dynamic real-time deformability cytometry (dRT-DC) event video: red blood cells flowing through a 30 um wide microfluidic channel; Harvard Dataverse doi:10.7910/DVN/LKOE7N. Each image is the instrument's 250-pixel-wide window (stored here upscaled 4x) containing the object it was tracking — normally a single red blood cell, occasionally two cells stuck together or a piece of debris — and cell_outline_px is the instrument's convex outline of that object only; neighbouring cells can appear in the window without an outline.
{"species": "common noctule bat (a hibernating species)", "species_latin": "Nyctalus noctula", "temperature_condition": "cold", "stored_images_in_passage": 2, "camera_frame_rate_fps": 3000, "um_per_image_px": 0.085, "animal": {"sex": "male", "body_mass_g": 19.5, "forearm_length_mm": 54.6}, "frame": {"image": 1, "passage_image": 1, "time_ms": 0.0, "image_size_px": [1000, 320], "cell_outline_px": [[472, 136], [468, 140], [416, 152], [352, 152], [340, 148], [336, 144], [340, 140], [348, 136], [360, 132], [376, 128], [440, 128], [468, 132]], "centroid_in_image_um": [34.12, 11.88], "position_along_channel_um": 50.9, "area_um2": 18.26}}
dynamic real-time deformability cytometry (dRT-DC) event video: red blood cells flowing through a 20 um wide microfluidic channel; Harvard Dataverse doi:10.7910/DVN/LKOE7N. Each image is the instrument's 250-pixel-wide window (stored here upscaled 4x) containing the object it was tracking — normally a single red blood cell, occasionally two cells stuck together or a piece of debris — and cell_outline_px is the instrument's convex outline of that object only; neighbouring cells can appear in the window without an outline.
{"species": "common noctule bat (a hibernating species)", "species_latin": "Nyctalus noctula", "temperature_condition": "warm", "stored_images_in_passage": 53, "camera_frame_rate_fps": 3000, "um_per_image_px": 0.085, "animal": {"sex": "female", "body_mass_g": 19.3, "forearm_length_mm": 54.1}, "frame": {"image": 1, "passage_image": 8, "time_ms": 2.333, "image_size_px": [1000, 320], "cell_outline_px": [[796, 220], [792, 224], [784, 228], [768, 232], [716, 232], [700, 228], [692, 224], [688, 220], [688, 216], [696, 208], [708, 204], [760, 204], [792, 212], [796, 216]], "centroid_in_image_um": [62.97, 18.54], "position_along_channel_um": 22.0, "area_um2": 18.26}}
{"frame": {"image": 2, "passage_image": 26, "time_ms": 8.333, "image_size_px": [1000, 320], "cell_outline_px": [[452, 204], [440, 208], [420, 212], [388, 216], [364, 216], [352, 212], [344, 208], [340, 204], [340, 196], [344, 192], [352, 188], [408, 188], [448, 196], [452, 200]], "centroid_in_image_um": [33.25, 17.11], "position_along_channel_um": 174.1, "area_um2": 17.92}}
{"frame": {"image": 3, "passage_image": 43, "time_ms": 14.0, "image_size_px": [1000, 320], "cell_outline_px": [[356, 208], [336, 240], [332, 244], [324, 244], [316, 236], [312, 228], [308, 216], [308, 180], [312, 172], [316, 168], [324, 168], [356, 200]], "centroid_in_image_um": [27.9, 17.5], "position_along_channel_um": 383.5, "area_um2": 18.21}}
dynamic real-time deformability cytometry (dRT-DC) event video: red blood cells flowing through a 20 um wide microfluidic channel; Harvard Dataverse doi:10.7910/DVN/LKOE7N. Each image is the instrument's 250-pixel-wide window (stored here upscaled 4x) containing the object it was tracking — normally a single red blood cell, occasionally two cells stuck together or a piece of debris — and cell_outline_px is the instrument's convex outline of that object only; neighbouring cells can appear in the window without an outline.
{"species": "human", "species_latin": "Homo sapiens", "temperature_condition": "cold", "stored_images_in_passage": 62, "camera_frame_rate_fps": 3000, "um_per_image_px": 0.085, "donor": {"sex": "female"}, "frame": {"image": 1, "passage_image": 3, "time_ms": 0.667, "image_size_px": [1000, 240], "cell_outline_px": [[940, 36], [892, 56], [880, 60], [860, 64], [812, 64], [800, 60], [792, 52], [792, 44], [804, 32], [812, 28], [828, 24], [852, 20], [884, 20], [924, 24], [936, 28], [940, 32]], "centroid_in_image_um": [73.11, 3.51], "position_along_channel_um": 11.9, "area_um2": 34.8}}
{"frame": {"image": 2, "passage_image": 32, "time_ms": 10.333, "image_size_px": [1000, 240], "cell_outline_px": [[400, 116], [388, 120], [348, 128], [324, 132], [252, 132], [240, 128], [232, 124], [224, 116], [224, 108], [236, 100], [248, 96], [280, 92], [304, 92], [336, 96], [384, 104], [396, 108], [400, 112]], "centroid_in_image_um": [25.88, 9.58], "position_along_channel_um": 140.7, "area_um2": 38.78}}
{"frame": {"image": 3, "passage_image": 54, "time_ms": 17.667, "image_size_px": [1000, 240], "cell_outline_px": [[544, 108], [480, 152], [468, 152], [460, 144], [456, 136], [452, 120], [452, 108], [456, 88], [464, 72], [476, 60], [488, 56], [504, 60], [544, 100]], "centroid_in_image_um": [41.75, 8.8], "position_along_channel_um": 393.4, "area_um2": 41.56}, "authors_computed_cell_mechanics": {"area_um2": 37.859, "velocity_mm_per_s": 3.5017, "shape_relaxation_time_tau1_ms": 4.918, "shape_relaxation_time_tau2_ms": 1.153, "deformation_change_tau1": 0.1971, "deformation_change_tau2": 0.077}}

◇ ◇ ◇ ◇ ◇ ◇ ◇

Your task:
Give the material above again, word for word.

Solution for this task:
dynamic real-time deformability cytometry (dRT-DC) event video: red blood cells flowing through a 30 um wide microfluidic channel; Harvard Dataverse doi:10.7910/DVN/LKOE7N. Each image is the instrument's 250-pixel-wide window (stored here upscaled 4x) containing the object it was tracking — normally a single red blood cell, occasionally two cells stuck together or a piece of debris — and cell_outline_px is the instrument's convex outline of that object only; neighbouring cells can appear in the window without an outline.
{"species": "common noctule bat (a hibernating species)", "species_latin": "Nyctalus noctula", "temperature_condition": "cold", "stored_images_in_passage": 2, "camera_frame_rate_fps": 3000, "um_per_image_px": 0.085, "animal": {"sex": "male", "body_mass_g": 19.5, "forearm_length_mm": 54.6}, "frame": {"image": 1, "passage_image": 1, "time_ms": 0.0, "image_size_px": [1000, 320], "cell_outline_px": [[472, 136], [468, 140], [416, 152], [352, 152], [340, 148], [336, 144], [340, 140], [348, 136], [360, 132], [376, 128], [440, 128], [468, 132]], "centroid_in_image_um": [34.12, 11.88], "position_along_channel_um": 50.9, "area_um2": 18.26}}
dynamic real-time deformability cytometry (dRT-DC) event video: red blood cells flowing through a 20 um wide microfluidic channel; Harvard Dataverse doi:10.7910/DVN/LKOE7N. Each image is the instrument's 250-pixel-wide window (stored here upscaled 4x) containing the object it was tracking — normally a single red blood cell, occasionally two cells stuck together or a piece of debris — and cell_outline_px is the instrument's convex outline of that object only; neighbouring cells can appear in the window without an outline.
{"species": "common noctule bat (a hibernating species)", "species_latin": "Nyctalus noctula", "temperature_condition": "warm", "stored_images_in_passage": 53, "camera_frame_rate_fps": 3000, "um_per_image_px": 0.085, "animal": {"sex": "female", "body_mass_g": 19.3, "forearm_length_mm": 54.1}, "frame": {"image": 1, "passage_image": 8, "time_ms": 2.333, "image_size_px": [1000, 320], "cell_outline_px": [[796, 220], [792, 224], [784, 228], [768, 232], [716, 232], [700, 228], [692, 224], [688, 220], [688, 216], [696, 208], [708, 204], [760, 204], [792, 212], [796, 216]], "centroid_in_image_um": [62.97, 18.54], "position_along_channel_um": 22.0, "area_um2": 18.26}}
{"frame": {"image": 2, "passage_image": 26, "time_ms": 8.333, "image_size_px": [1000, 320], "cell_outline_px": [[452, 204], [440, 208], [420, 212], [388, 216], [364, 216], [352, 212], [344, 208], [340, 204], [340, 196], [344, 192], [352, 188], [408, 188], [448, 196], [452, 200]], "centroid_in_image_um": [33.25, 17.11], "position_along_channel_um": 174.1, "area_um2": 17.92}}
{"frame": {"image": 3, "passage_image": 43, "time_ms": 14.0, "image_size_px": [1000, 320], "cell_outline_px": [[356, 208], [336, 240], [332, 244], [324, 244], [316, 236], [312, 228], [308, 216], [308, 180], [312, 172], [316, 168], [324, 168], [356, 200]], "centroid_in_image_um": [27.9, 17.5], "position_along_channel_um": 383.5, "area_um2": 18.21}}
dynamic real-time deformability cytometry (dRT-DC) event video: red blood cells flowing through a 20 um wide microfluidic channel; Harvard Dataverse doi:10.7910/DVN/LKOE7N. Each image is the instrument's 250-pixel-wide window (stored here upscaled 4x) containing the object it was tracking — normally a single red blood cell, occasionally two cells stuck together or a piece of debris — and cell_outline_px is the instrument's convex outline of that object only; neighbouring cells can appear in the window without an outline.
{"species": "human", "species_latin": "Homo sapiens", "temperature_condition": "cold", "stored_images_in_passage": 62, "camera_frame_rate_fps": 3000, "um_per_image_px": 0.085, "donor": {"sex": "female"}, "frame": {"image": 1, "passage_image": 3, "time_ms": 0.667, "image_size_px": [1000, 240], "cell_outline_px": [[940, 36], [892, 56], [880, 60], [860, 64], [812, 64], [800, 60], [792, 52], [792, 44], [804, 32], [812, 28], [828, 24], [852, 20], [884, 20], [924, 24], [936, 28], [940, 32]], "centroid_in_image_um": [73.11, 3.51], "position_along_channel_um": 11.9, "area_um2": 34.8}}
{"frame": {"image": 2, "passage_image": 32, "time_ms": 10.333, "image_size_px": [1000, 240], "cell_outline_px": [[400, 116], [388, 120], [348, 128], [324, 132], [252, 132], [240, 128], [232, 124], [224, 116], [224, 108], [236, 100], [248, 96], [280, 92], [304, 92], [336, 96], [384, 104], [396, 108], [400, 112]], "centroid_in_image_um": [25.88, 9.58], "position_along_channel_um": 140.7, "area_um2": 38.78}}
{"frame": {"image": 3, "passage_image": 54, "time_ms": 17.667, "image_size_px": [1000, 240], "cell_outline_px": [[544, 108], [480, 152], [468, 152], [460, 144], [456, 136], [452, 120], [452, 108], [456, 88], [464, 72], [476, 60], [488, 56], [504, 60], [544, 100]], "centroid_in_image_um": [41.75, 8.8], "position_along_channel_um": 393.4, "area_um2": 41.56}, "authors_computed_cell_mechanics": {"area_um2": 37.859, "velocity_mm_per_s": 3.5017, "shape_relaxation_time_tau1_ms": 4.918, "shape_relaxation_time_tau2_ms": 1.153, "deformation_change_tau1": 0.1971, "deformation_change_tau2": 0.077}}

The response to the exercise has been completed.